The tumor microenvironment significantly influences cancer development, progression, and therapeutic resistance. We are interested in targeting in a secreted molecule found to be highly overexpressed in a large proportion of hepatocellular carcinoma (HCC), suggesting it plays a critical role in tumor biology. Our project aims to inhibit its expression, using small interfering RNAs (siRNAs). They are a powerful molecule for gene silencing, but their clinical application is limited by challenges such as instability in biological fluids and poor cellular uptake. To overcome these barriers, this study focuses on developing a targeted delivery system using aptamer-based approaches, which offer high specificity and low immunogenicity. Aptamers are short, single-stranded DNA or RNA molecules that can fold into defined three-dimensional structures to bind specific cellular targets with high affinity. Aptamers targeting cell-surface receptors are also capable of cellular internalization, making them promising carriers for the delivery of therapeutic molecules like siRNAs. Our objective is to evaluate the potential of siRNA delivery thanks to aptamers that target a cell surface marker overexpressed in HCC, using two strategies:

• Aptamer–siRNA Conjugates (AsiCs) – Direct chemical linkage of siRNA to the aptamer
• Aptamer-Functionalized Nanoliposomes (AsiNLs) – Liposomes encapsulating siRNA and decorated with surface aptamers

Our preliminary data provide information on the stability of the aptamer and of the AsiC in different buffers and medium. To facilitate the delivery of siRNA, various prototypes of Neutral and cationic liposomes, decorated with aptamers have been formulated, exhibiting an average size of approximately 100 nm with variety in zeta range conferring to the composition.

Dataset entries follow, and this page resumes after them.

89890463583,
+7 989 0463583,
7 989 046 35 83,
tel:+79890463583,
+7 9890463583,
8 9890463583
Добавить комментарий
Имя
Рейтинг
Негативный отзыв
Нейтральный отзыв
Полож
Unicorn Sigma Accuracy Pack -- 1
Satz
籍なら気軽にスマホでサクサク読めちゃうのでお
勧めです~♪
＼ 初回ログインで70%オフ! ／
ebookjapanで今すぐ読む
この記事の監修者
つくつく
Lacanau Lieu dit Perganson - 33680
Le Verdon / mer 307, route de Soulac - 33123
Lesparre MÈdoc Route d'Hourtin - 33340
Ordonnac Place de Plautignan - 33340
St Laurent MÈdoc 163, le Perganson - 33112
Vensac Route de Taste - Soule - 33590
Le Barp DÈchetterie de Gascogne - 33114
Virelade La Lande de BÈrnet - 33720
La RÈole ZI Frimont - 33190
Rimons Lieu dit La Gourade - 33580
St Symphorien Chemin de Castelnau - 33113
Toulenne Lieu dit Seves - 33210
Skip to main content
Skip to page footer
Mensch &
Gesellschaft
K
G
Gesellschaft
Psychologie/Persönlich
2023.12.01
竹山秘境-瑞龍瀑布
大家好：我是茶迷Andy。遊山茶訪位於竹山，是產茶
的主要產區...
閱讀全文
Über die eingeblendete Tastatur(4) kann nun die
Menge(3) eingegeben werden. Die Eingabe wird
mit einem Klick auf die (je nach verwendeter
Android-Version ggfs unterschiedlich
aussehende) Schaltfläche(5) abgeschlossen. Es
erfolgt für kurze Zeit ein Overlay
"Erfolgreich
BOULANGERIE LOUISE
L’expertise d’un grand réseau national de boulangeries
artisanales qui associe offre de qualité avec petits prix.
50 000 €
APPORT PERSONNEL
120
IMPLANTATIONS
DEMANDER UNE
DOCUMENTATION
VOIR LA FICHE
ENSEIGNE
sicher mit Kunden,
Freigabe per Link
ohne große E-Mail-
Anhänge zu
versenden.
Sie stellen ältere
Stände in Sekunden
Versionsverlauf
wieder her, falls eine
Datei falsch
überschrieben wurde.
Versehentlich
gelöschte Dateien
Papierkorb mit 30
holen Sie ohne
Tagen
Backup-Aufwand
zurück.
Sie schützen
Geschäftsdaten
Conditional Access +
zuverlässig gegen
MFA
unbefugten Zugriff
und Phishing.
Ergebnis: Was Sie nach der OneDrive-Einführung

Currently, the project is progressing, the formulations of interest possess low toxicity and we are focusing on optimizing the delivery of AsiNL into the cells.

We next plan to optimize siRNA cytosolic delivery thanks to photochemical and pharmacological approaches. Hence, Liposomes emerges as a promising concomitant delivery system to enhance the internalization and bioavailability of siRNA guided by aptamer towards specific HCC cell-surface receptors.